• Problem to work on:
Leave out the images and return all the data word for word.
:: Data supplied
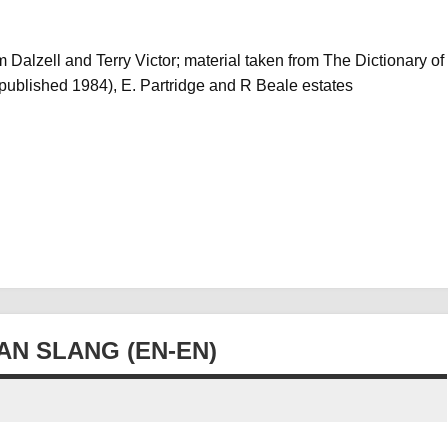
 Dalzell and Terry Victor; material taken from The Dictionary of
 published 1984), E. Partridge and R Beale estates
N SLANG (EN-EN)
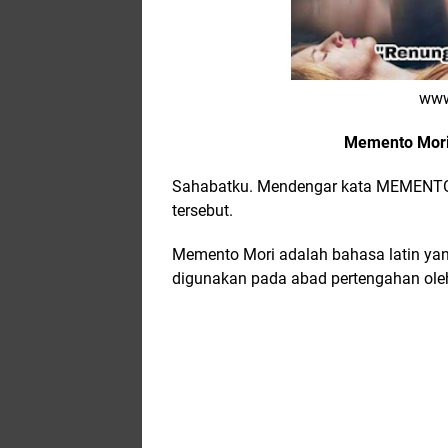
www
Memento Mori
Sahabatku. Mendengar kata MEMENTO 
tersebut.
Memento Mori adalah bahasa latin yang
digunakan pada abad pertengahan oleh 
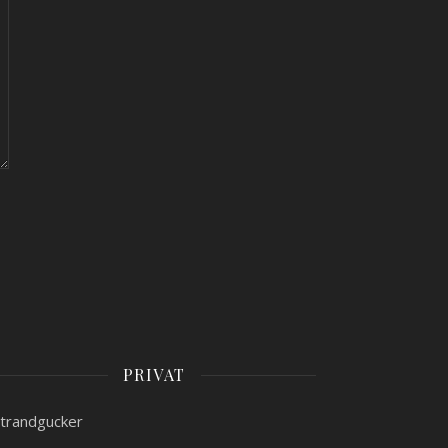
PRIVAT
trandgucker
::::
• The completed task:
 Dalzell and Terry Victor; material taken from The Dictionary of
 published 1984), E. Partridge and R Beale estates
N SLANG (EN-EN)
www
Memento Mori
Sahabatku. Mendengar kata MEMENTO 
tersebut.
Memento Mori adalah bahasa latin yang
digunakan pada abad pertengahan oleh 
PRIVAT
trandgucker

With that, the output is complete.